Diane corrió a mi lado y me ayudó a sentarme lentamente hasta quedar tumbada en el suelo, encima de ella, con la cabeza apoyada en su pecho mientras ella me rodeaba con los brazos. Cuanto más intentaba insuflar un poco de aire a mis pulmones, más se me cerraba la garganta. Iba a morirme allí mismo, en aquel suelo frío.
Llorando y atragantándome al mismo tiempo, me quité de encima las manos de Diane y traté de zafarme de ella, pero cuanto más forcejeaba, más me abrazaba ella. Oí unos gritos y me di cuenta de que era yo quien gritaba. No podía hacer nada por acallar los gritos, que resonaban en las paredes y me retumbaban en la cabeza.
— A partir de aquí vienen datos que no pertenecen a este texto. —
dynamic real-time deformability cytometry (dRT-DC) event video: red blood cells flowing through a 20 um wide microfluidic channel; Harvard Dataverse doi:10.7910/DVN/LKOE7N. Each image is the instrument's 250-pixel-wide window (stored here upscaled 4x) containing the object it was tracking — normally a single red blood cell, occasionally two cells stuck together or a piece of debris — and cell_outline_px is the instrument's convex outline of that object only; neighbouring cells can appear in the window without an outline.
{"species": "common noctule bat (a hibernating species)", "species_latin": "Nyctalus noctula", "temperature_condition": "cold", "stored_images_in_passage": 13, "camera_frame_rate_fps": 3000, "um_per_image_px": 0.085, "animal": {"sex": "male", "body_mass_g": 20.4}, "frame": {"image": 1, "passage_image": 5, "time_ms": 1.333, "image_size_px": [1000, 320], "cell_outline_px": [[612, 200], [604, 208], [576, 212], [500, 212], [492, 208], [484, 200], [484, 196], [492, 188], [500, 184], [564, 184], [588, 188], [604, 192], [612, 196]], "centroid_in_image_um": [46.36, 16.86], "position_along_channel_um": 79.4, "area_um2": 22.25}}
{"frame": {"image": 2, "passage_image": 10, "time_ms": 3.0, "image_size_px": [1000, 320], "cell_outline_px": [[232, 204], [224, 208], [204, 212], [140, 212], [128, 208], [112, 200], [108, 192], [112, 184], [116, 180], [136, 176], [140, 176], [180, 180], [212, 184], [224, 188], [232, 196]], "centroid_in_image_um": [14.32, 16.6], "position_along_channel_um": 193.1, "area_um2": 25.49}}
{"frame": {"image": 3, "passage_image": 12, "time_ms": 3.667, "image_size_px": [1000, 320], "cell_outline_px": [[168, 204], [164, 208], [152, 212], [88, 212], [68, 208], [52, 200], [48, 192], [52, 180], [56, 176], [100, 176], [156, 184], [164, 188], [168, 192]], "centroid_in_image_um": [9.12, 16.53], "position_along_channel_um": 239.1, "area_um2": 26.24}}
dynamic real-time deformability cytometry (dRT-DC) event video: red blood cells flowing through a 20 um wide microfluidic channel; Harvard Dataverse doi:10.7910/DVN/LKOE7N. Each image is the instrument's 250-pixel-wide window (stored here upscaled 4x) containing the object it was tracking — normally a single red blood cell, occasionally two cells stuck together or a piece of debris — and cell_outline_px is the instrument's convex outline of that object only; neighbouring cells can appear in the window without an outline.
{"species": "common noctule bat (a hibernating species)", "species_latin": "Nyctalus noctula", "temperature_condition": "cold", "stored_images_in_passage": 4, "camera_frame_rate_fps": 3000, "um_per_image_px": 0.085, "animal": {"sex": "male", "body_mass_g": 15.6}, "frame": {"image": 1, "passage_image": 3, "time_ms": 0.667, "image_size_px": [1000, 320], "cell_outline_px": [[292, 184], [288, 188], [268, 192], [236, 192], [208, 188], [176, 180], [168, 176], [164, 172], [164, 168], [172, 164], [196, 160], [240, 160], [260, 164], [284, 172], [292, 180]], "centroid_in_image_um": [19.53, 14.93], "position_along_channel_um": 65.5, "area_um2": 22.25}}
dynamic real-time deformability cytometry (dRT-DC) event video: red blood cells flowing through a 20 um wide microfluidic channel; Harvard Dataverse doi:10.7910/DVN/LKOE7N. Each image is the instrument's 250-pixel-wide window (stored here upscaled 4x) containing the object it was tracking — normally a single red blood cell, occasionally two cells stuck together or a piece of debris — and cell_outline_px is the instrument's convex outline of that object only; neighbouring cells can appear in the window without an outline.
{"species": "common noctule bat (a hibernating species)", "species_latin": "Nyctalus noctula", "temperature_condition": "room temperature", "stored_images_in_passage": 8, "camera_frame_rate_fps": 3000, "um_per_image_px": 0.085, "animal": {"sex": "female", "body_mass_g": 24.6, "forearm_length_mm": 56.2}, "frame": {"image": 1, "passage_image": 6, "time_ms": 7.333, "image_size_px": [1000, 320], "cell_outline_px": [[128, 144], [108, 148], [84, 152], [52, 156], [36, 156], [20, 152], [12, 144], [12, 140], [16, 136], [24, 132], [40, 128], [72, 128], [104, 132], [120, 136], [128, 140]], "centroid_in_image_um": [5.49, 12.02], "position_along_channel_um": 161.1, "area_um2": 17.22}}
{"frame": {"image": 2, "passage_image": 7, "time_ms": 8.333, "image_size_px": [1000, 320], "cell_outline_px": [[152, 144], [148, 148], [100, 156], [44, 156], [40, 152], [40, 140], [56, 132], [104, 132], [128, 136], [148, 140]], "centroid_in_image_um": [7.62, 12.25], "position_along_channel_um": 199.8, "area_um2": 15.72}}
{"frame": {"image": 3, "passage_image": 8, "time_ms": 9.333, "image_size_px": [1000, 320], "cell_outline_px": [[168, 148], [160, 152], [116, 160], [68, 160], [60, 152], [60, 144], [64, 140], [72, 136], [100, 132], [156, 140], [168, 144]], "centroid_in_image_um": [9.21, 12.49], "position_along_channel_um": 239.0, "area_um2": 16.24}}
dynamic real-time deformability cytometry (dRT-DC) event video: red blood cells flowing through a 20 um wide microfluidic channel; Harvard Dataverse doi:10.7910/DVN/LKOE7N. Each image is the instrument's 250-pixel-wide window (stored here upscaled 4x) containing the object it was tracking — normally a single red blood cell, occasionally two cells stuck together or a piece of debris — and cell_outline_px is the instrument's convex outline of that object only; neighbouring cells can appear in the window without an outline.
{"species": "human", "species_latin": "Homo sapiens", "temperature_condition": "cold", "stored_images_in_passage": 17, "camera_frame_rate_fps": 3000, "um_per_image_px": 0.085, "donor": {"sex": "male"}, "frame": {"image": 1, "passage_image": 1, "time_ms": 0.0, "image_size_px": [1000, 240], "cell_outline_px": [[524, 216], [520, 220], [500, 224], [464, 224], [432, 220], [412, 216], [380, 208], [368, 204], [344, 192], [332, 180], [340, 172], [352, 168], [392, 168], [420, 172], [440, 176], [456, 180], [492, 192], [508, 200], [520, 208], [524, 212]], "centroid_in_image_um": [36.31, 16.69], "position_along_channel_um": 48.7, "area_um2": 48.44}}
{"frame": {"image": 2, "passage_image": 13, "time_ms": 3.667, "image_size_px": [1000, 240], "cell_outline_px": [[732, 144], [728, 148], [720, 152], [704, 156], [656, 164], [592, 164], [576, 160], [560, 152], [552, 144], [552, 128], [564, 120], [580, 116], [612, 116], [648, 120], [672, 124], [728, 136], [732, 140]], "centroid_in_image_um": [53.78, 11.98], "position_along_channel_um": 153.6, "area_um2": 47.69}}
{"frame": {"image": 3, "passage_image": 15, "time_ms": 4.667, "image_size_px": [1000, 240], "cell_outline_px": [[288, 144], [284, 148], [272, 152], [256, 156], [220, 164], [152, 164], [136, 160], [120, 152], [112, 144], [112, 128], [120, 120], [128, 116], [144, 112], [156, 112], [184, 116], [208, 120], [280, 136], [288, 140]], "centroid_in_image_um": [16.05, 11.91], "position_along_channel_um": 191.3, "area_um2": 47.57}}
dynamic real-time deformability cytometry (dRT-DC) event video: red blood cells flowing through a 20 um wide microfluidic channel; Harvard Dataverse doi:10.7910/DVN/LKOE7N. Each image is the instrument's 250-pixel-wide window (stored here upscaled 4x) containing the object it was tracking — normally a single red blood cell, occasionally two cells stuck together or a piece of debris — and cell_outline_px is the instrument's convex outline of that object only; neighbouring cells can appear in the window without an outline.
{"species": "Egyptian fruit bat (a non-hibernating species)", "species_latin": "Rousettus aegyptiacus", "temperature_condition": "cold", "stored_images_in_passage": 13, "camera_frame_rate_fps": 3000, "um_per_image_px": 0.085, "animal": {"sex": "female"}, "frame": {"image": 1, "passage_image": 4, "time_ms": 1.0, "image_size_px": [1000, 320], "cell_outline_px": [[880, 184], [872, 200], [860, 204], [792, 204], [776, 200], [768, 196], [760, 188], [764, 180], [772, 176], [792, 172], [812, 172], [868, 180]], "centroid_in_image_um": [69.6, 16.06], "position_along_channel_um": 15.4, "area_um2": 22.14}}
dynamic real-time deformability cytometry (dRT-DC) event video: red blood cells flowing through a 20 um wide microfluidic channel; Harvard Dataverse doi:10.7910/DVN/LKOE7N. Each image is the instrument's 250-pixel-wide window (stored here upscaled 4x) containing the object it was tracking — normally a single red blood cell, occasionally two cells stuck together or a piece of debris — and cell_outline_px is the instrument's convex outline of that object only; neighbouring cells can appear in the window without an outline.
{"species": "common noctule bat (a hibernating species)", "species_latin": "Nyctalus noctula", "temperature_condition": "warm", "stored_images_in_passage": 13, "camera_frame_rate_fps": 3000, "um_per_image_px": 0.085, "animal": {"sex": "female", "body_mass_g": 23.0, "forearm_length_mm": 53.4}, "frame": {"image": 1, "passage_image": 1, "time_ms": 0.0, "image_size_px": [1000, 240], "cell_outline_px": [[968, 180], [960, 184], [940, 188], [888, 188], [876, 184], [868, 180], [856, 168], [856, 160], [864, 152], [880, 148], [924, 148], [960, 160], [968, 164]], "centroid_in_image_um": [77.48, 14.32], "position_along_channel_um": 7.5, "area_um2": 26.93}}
El café y la magdalena salieron despedidos, y me empaparon a mí y a Diane, que a pesar de todo seguía sin soltarme. Mantuve la cabeza apoyada en sus enormes tetas, que olían a galletas de vainilla recién hechas. Gary se agachó delante de nosotras y dijo algo que no pude oír. Mientras Diane me acunaba en sus brazos hacia delante y hacia atrás, quise forcejear y recuperar el control, pero mi cerebro y mi cuerpo se negaban a cooperar. Me quedé allí tumbada, sollozando y gritando.
Los gritos cesaron al fin, pero tenía mucho frío, y las voces que me rodeaban parecían venir de muy lejos. Diane susurró:
—Todo va a salir bien, Annie… Ahora estás a salvo.
Menuda estupidez. Quise decirle que nunca volvería a estar bien, ni tampoco a salvo, pero cuando intenté articular las palabras, mis labios se quedaron paralizados. Luego vi otro par de pies delante de mí, junto a la figura agachada de Gary.
—Está hiperventilando —dijo una voz—. Annie, soy el doctor Berger. Intenta respirar hondo varias veces.
Pero yo no podía. Y después de eso, ya no recuerdo nada más.